(AIM OF THE EXERCISE):
Copy out all the lines in the records that include the word "테이블을".

(DATA SUPPLIED):
※

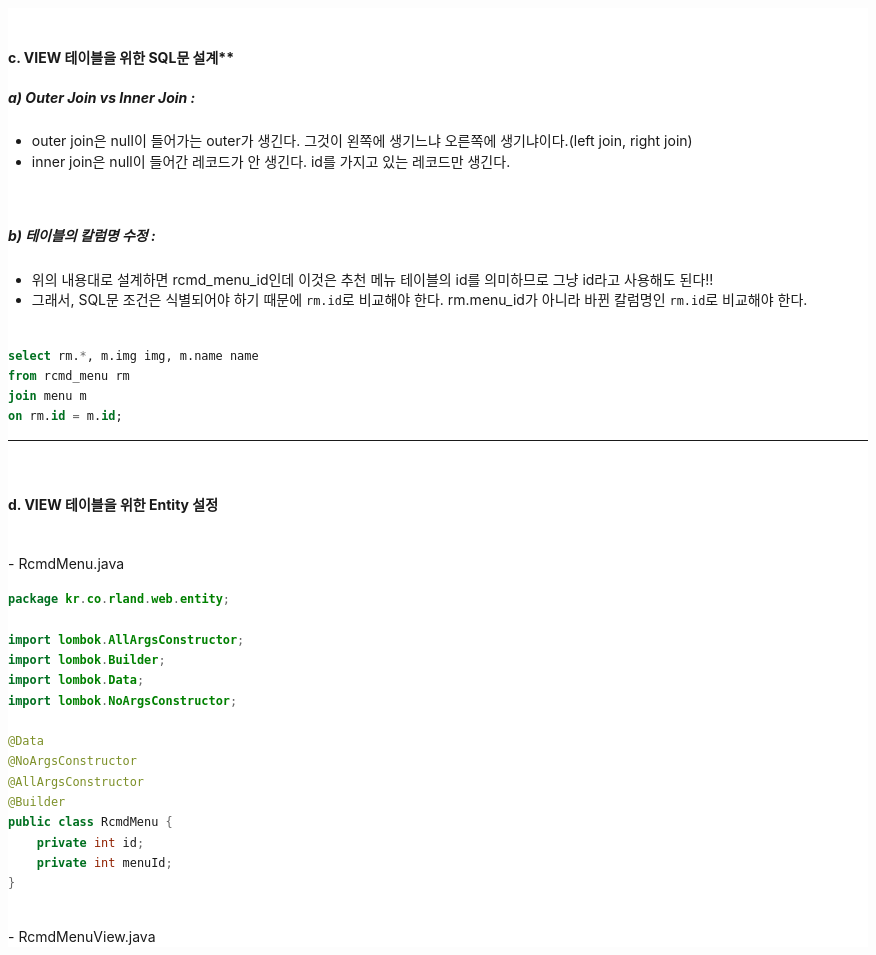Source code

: 

<br>

#### c. VIEW 테이블을 위한 SQL문 설계**

##### a) Outer Join vs Inner Join : 

- outer join은 null이 들어가는 outer가 생긴다. 그것이 왼쪽에 생기느냐 오른쪽에 생기냐이다.(left join, right join) 
- inner join은 null이 들어간 레코드가 안 생긴다. id를 가지고 있는 레코드만 생긴다.

<br>

##### b) 테이블의 칼럼명 수정 : 

- 위의 내용대로 설계하면 rcmd_menu_id인데 이것은 추천 메뉴 테이블의 id를 의미하므로 그냥 id라고 사용해도 된다!! 
- 그래서, SQL문 조건은 식별되어야 하기 때문에 `rm.id`로 비교해야 한다. rm.menu_id가 아니라 바뀐 칼럼명인 `rm.id`로 비교해야 한다.
	
```sql

select rm.*, m.img img, m.name name
from rcmd_menu rm 
join menu m
on rm.id = m.id;

```


---

<br>

#### d. VIEW 테이블을 위한 Entity 설정

<br>
- RcmdMenu.java

```java
package kr.co.rland.web.entity;

import lombok.AllArgsConstructor;
import lombok.Builder;
import lombok.Data;
import lombok.NoArgsConstructor;

@Data
@NoArgsConstructor
@AllArgsConstructor
@Builder
public class RcmdMenu {
	private int id;
	private int menuId;
}

```

<br>
- RcmdMenuView.java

※

(EXPECTED ANSWER):
#### c. VIEW 테이블을 위한 SQL문 설계**
#### d. VIEW 테이블을 위한 Entity 설정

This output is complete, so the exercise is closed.